I am writing now to provide an update on the four key areas of work to strengthen the plan. We hope this will foster your trust in the system and provide a strong basis for you and your patients to participate in the scheme with confidence.
Most importantly, I can confirm today that, while we are continuing to work on the infrastructure, and communication for the project, we are not setting a specific start date for the collection of data. Instead, we commit to start uploading data only when we have the following in place:
● the ability to delete data if patients choose to opt-out of sharing their GP data with NHS Digital, even if this is after their data has been uploaded;
● the backlog of opt-outs has been fully cleared;
● a Trusted Research Environment has been developed and implemented in NHS Digital;
● patients have been made more aware of the scheme through a campaign of engagement and communication.
In this letter each of these adjustments are set out, all of which are critical to the success and impact of the programme, including through better understanding of the huge benefits the programme will have to the NHS and to our ability to provide the best and safest possible care for patients.
Opt-outs
We want to make the position around opt-out much simpler. While 1st September has been seen by some as a cut-off date for opt-out, after which data extraction would begin, I want to reassure you that this will not be the case and data extraction will not commence until we have met the tests.

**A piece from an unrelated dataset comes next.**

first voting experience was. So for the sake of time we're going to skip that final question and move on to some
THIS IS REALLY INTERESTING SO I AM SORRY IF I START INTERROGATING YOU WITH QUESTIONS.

We are introducing three changes to the opt-out system which mean that patients will be able to change their opt-out status at any time:
- Patients do not need to register a Type 1 opt-out by 1st September to ensure their GP data will not be uploaded;
- NHS Digital will create the technical means to allow GP data that has previously been uploaded to the system via the GPDPR collection to be deleted when someone registers a Type 1 opt-out;
- The plan to retire Type 1 opt-outs will be deferred for at least 12 months while we get the new arrangements up and running, and will not be implemented without consultation with the RCGP, the BMA and the National Data Guardian.
Together, these changes mean that patients can have confidence that they will have the ability to opt-in or opt-out of the system, and that the dataset will always reflect their current preference. And we will ensure it is easy for them to exercise the choice to optout.
Administrative workload
We have heard from many GPs and practices that there is concern about the administrative burden that Type 1 opt-outs have placed on you and your teams. We are in the process of working with colleagues across general practice to develop a way of simplifying and centralising the opt-out process in order to remove this burden on practices. This is still in development, but we will share further information with you in the coming weeks.
In the meantime, given the changes we have agreed to the opt-outs there is now no urgency to process Type 1 opt-outs specifically for GPDPR in order to get people opted out before September. We will keep you updated on timelines for when we expect the programme to go live.
We will also ensure that the NHS Digital Data Protection Impact Assessment (DPIA) reflecting these changes to the programme is published well before data collection commences. A template DPIA for practice use will also be made available in good time to allow practices to complete it.
Data Security and Governance
The Government has committed that access to GP data will only be via a Trusted Research Environment (TRE) and never copied or shipped outside the NHS secure environment, except where individuals have consented to their data being accessed e.g. written consent for a research study. This is intended to give both GPs and patients a very high degree of confidence that their data will be safe and their privacy protected.
The TRE will be built in line with best practice developed in projects, such as OpenSAFELY and the Office for National Statistics’ Secure Research Service.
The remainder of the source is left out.